■ Activity:
From top to bottom, return the records that follow exactly.
(Beginning of Exercise materials)
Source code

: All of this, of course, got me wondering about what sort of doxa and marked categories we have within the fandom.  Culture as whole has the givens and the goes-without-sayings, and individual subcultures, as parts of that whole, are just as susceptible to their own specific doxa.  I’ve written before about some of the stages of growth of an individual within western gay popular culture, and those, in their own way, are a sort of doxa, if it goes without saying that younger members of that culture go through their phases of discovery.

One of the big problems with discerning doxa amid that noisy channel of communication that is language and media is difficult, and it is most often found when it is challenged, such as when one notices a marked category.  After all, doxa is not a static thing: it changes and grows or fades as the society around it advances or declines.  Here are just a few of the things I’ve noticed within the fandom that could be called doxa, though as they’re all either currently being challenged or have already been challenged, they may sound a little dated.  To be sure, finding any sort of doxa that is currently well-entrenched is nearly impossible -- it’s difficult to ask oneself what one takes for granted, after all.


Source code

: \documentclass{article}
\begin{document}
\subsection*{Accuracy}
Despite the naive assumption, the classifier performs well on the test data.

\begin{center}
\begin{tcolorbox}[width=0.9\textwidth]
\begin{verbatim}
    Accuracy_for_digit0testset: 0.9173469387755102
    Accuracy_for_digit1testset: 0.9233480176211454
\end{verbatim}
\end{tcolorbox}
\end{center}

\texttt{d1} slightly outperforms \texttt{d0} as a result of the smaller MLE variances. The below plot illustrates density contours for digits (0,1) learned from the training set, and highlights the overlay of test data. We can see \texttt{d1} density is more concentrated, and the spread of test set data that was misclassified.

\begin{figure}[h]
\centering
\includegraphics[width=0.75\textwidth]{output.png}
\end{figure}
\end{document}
(End of Exercise materials)
■ Solution to this problem:
Source code

: All of this, of course, got me wondering about what sort of doxa and marked categories we have within the fandom.  Culture as whole has the givens and the goes-without-sayings, and individual subcultures, as parts of that whole, are just as susceptible to their own specific doxa.  I’ve written before about some of the stages of growth of an individual within western gay popular culture, and those, in their own way, are a sort of doxa, if it goes without saying that younger members of that culture go through their phases of discovery.

One of the big problems with discerning doxa amid that noisy channel of communication that is language and media is difficult, and it is most often found when it is challenged, such as when one notices a marked category.  After all, doxa is not a static thing: it changes and grows or fades as the society around it advances or declines.  Here are just a few of the things I’ve noticed within the fandom that could be called doxa, though as they’re all either currently being challenged or have already been challenged, they may sound a little dated.  To be sure, finding any sort of doxa that is currently well-entrenched is nearly impossible -- it’s difficult to ask oneself what one takes for granted, after all.


Source code

: \documentclass{article}
\begin{document}
\subsection*{Accuracy}
Despite the naive assumption, the classifier performs well on the test data.

\begin{center}
\begin{tcolorbox}[width=0.9\textwidth]
\begin{verbatim}
    Accuracy_for_digit0testset: 0.9173469387755102
    Accuracy_for_digit1testset: 0.9233480176211454
\end{verbatim}
\end{tcolorbox}
\end{center}

\texttt{d1} slightly outperforms \texttt{d0} as a result of the smaller MLE variances. The below plot illustrates density contours for digits (0,1) learned from the training set, and highlights the overlay of test data. We can see \texttt{d1} density is more concentrated, and the spread of test set data that was misclassified.

\begin{figure}[h]
\centering
\includegraphics[width=0.75\textwidth]{output.png}
\end{figure}
\end{document}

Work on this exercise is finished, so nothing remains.